START Material to process

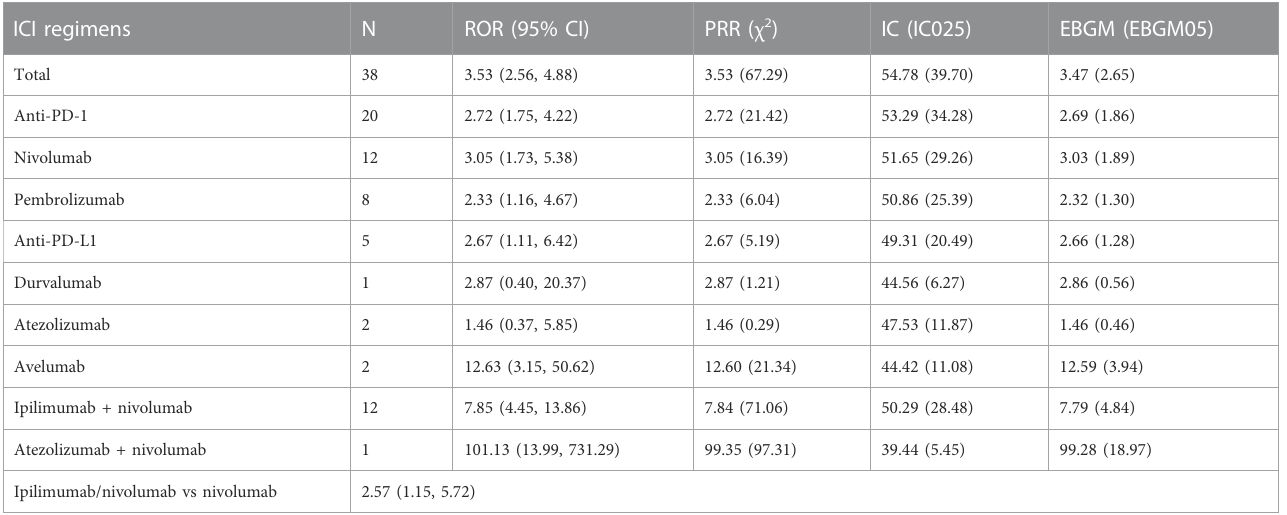
TABLE 4 Associations of different ICI regimens with aplastic anaemia. ICI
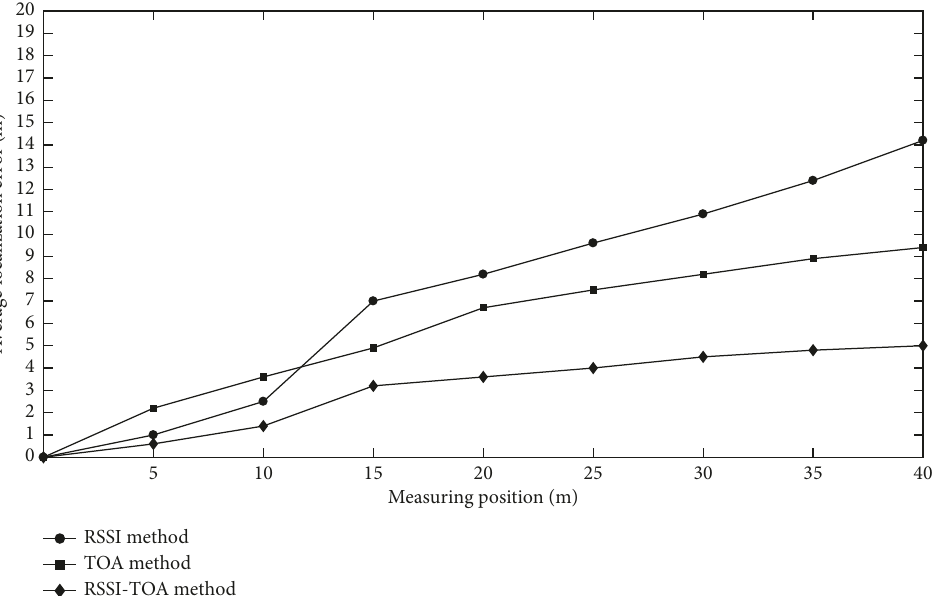
Figure 8: Relationship between localization error and measurement position.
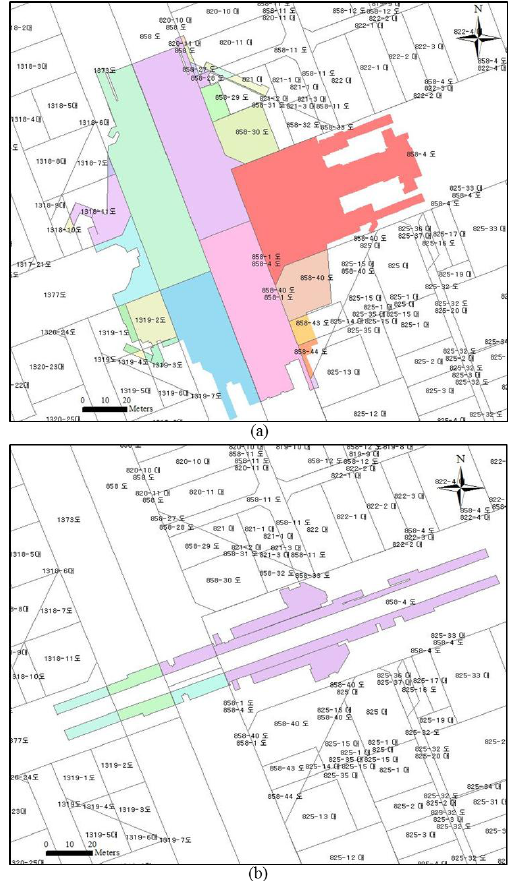
Figure 11. 2D surface parcel with footprints of 3D underground cadastral map in Gangnam subway station: ( a ) 1st underground floor: Gangnam underground shopping mall; and ( b ) 2nd underground floor: subway station platform.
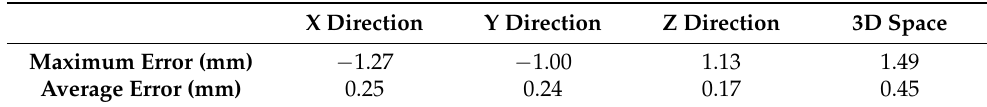
Table 4. Master – slave following errors. Table 4. Master–slave following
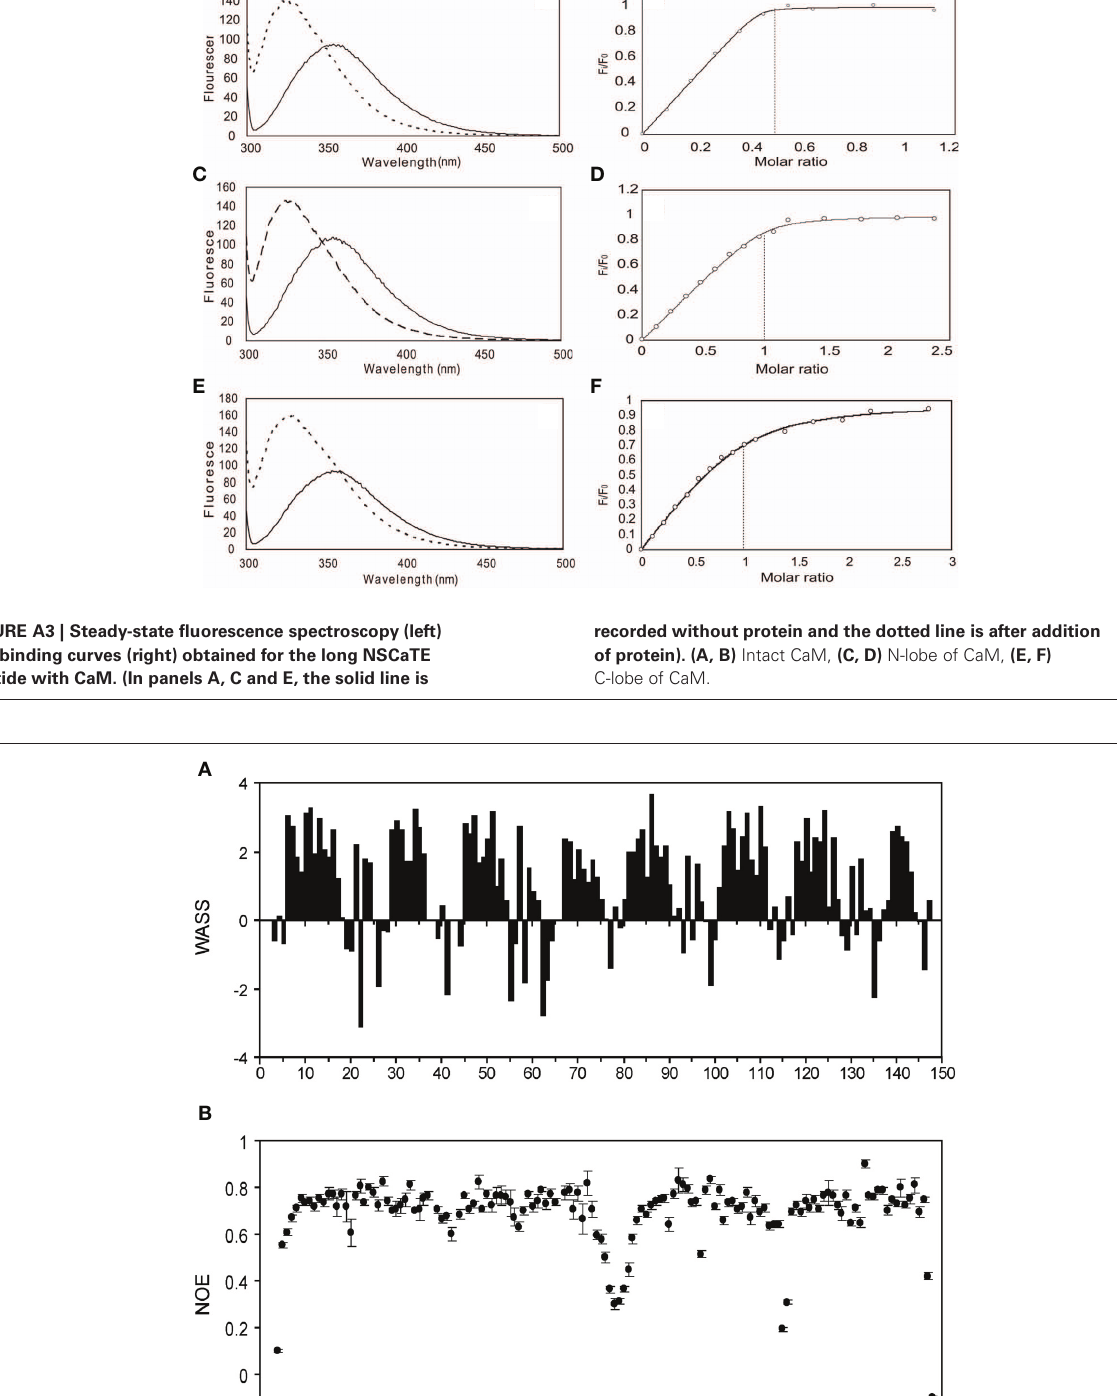
FIGURE A4 | (A) Weighted average secondary shifts (WASS) for the short NSCaTE bound state of intact Ca 2 + /CaM. A total of 2.5 equivalents of unlabeled peptide was added to saturate the protein. (B) { 1 H } - 15 N NOE data for the short NSCaTE bound state of Ca 2 +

END Material to process

Problem requirements
Set down the entries above exactly; no pictures belong in the copy.

Result of the task
TABLE 4 Associations of different ICI regimens with aplastic anaemia. ICI
Figure 8: Relationship between localization error and measurement position.
Figure 11. 2D surface parcel with footprints of 3D underground cadastral map in Gangnam subway station: ( a ) 1st underground floor: Gangnam underground shopping mall; and ( b ) 2nd underground floor: subway station platform.
Table 4. Master – slave following errors. Table 4. Master–slave following
FIGURE A4 | (A) Weighted average secondary shifts (WASS) for the short NSCaTE bound state of intact Ca 2 + /CaM. A total of 2.5 equivalents of unlabeled peptide was added to saturate the protein. (B) { 1 H } - 15 N NOE data for the short NSCaTE bound state of Ca 2 +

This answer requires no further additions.